Written task A => In the records, take the lines starting with the one that contains "catalogue / barcode: US 3336658" and going on through the one that contains "collectors: A. A. Heller", and rewrite them with "family" replaced by "plant family". Leave everything else unchanged and return only those lines.

Text to read =>
# Drop down beds



## The Crafty Peewhit (Mar 14, 2017)

Hello, I am new to Motorhomes. I have recently purchased a new Rapido 690FF motorhome, I have tried to put the manual drop down bed into position, it is quite stiff to pull down. Can anyone tell me if there is a lock point, I don't want to pull down too hard in case I break it. Any help and advice would be greatly appreciated. Thank you


----------



## Devonboy (Nov 19, 2009)

The Crafty Peewhit said:


> Hello, I am new to Motorhomes. I have recently purchased a new Rapido 690FF motorhome, I have tried to put the manual drop down bed into position, it is quite stiff to pull down. Can anyone tell me if there is a lock point, I don't want to pull down too hard in case I break it. Any help and advice would be greatly appreciated. Thank you


Looking at the Rapido website for this model, the bed appears to sit on the upstand behind the sink. Is there a mattress on the bed as this can make a difference to the amount of pressure required to lower the bed. As it is new it should have been covered at the handover, which dealer? Silly question but anyway, are you sure it is manual & not electric?


----------



## nicholsong (May 26, 2009)

As it is new I presume they gave you an 'Owner's Manual' - is that no help?


----------



## Mrplodd (Mar 4, 2008)

Have you asked the dealer you purchased it from???? Did they not give you a detailed "Hand Over" during which such things SHOULD have been explained in detail. If they didnt then "Name and Shame" them.

Andy


----------



## cabby (May 14, 2005)

Unfortunately, as there are variations on all models, we would need to know if it is an electric operated bed, or if you have undone the securing catches.The suggestion that you ask your dealer is possibly a good idea as they will have had to make sure it works, if it is as stiff as you say, if not too far away take it back and tell them it is stiffer than you would expect, do not phone as they may well put you off saying they are very busy at the moment. Most times there is always a salesman free for 5 mins to help you out.
please let us know how you get on and who the dealer is.


----------

Excerpted records =>
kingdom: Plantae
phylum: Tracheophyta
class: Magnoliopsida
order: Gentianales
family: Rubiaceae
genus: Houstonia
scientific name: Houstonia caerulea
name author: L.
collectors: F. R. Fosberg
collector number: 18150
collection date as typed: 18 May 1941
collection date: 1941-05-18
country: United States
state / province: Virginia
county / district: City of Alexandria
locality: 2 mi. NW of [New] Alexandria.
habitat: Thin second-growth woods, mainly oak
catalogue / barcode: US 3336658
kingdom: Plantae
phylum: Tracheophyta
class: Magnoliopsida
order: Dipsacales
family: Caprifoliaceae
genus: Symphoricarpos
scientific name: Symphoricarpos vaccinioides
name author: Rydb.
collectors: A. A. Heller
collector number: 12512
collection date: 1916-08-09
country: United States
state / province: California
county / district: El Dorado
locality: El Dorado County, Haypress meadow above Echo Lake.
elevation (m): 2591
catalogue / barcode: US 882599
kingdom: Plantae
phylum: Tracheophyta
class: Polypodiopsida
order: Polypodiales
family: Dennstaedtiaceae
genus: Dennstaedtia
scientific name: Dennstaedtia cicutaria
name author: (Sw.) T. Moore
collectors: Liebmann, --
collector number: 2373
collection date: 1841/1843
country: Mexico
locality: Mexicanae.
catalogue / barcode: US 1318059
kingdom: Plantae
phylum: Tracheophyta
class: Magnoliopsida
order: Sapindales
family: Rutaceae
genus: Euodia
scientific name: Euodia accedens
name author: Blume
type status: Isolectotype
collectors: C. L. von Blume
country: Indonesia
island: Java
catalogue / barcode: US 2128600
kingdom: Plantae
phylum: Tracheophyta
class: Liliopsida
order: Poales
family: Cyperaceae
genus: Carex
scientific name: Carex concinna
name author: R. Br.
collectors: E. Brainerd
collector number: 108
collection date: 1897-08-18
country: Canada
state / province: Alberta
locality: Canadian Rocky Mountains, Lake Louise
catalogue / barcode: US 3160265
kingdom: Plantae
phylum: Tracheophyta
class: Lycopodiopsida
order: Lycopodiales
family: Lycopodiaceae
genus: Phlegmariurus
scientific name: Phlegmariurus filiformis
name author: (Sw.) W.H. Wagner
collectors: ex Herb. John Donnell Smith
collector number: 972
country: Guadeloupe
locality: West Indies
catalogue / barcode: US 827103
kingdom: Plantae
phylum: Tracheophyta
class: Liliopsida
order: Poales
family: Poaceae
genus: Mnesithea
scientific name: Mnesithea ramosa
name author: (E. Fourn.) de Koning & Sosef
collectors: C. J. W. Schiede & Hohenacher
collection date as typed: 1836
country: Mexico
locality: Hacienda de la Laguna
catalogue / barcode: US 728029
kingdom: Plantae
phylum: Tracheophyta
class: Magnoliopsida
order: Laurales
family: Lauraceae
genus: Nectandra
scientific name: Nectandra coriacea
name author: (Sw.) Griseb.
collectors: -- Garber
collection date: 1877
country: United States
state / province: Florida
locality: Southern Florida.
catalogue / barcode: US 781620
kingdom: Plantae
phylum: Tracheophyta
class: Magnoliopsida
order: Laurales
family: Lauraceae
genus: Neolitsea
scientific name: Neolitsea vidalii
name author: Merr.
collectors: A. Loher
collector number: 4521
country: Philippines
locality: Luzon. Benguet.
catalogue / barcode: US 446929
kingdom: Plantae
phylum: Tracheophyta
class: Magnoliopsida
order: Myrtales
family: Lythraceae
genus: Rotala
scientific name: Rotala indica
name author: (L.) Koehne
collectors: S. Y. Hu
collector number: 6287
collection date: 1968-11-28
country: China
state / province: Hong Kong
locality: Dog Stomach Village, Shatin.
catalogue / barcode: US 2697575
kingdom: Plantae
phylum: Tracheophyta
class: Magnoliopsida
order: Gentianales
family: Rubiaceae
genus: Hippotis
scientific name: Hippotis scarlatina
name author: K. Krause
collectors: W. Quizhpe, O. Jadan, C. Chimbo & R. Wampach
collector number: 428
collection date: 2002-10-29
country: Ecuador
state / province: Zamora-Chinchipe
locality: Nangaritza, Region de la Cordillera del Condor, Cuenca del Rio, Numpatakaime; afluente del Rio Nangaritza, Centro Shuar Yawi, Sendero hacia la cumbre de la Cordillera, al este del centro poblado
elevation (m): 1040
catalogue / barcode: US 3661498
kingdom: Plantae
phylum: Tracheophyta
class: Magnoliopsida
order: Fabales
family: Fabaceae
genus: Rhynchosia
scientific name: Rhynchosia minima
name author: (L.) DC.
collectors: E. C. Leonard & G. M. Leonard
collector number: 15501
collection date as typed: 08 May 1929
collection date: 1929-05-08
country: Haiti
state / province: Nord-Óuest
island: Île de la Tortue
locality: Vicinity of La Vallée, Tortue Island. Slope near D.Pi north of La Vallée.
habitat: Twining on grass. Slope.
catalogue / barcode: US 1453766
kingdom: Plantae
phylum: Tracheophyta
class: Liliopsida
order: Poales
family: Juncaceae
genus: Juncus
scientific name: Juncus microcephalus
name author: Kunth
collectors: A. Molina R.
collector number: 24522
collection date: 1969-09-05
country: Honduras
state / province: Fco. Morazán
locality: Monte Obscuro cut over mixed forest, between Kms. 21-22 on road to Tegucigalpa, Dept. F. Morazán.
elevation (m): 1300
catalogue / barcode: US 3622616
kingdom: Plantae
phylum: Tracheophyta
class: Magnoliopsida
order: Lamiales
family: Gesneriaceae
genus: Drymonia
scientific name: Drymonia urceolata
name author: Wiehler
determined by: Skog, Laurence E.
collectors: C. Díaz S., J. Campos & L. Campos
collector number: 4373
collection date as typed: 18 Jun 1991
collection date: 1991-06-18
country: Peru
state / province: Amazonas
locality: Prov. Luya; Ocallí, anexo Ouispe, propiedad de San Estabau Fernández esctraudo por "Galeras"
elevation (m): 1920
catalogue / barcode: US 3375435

Written task B => Reproduce the forum thread about drop-down beds in full, word for word.

Result A =>
catalogue / barcode: US 3336658
kingdom: Plantae
phylum: Tracheophyta
class: Magnoliopsida
order: Dipsacales
plant family: Caprifoliaceae
genus: Symphoricarpos
scientific name: Symphoricarpos vaccinioides
name author: Rydb.
collectors: A. A. Heller

Result B =>
# Drop down beds



## The Crafty Peewhit (Mar 14, 2017)

Hello, I am new to Motorhomes. I have recently purchased a new Rapido 690FF motorhome, I have tried to put the manual drop down bed into position, it is quite stiff to pull down. Can anyone tell me if there is a lock point, I don't want to pull down too hard in case I break it. Any help and advice would be greatly appreciated. Thank you


----------



## Devonboy (Nov 19, 2009)

The Crafty Peewhit said:


> Hello, I am new to Motorhomes. I have recently purchased a new Rapido 690FF motorhome, I have tried to put the manual drop down bed into position, it is quite stiff to pull down. Can anyone tell me if there is a lock point, I don't want to pull down too hard in case I break it. Any help and advice would be greatly appreciated. Thank you


Looking at the Rapido website for this model, the bed appears to sit on the upstand behind the sink. Is there a mattress on the bed as this can make a difference to the amount of pressure required to lower the bed. As it is new it should have been covered at the handover, which dealer? Silly question but anyway, are you sure it is manual & not electric?


----------



## nicholsong (May 26, 2009)

As it is new I presume they gave you an 'Owner's Manual' - is that no help?


----------



## Mrplodd (Mar 4, 2008)

Have you asked the dealer you purchased it from???? Did they not give you a detailed "Hand Over" during which such things SHOULD have been explained in detail. If they didnt then "Name and Shame" them.

Andy


----------



## cabby (May 14, 2005)

Unfortunately, as there are variations on all models, we would need to know if it is an electric operated bed, or if you have undone the securing catches.The suggestion that you ask your dealer is possibly a good idea as they will have had to make sure it works, if it is as stiff as you say, if not too far away take it back and tell them it is stiffer than you would expect, do not phone as they may well put you off saying they are very busy at the moment. Most times there is always a salesman free for 5 mins to help you out.
please let us know how you get on and who the dealer is.


----------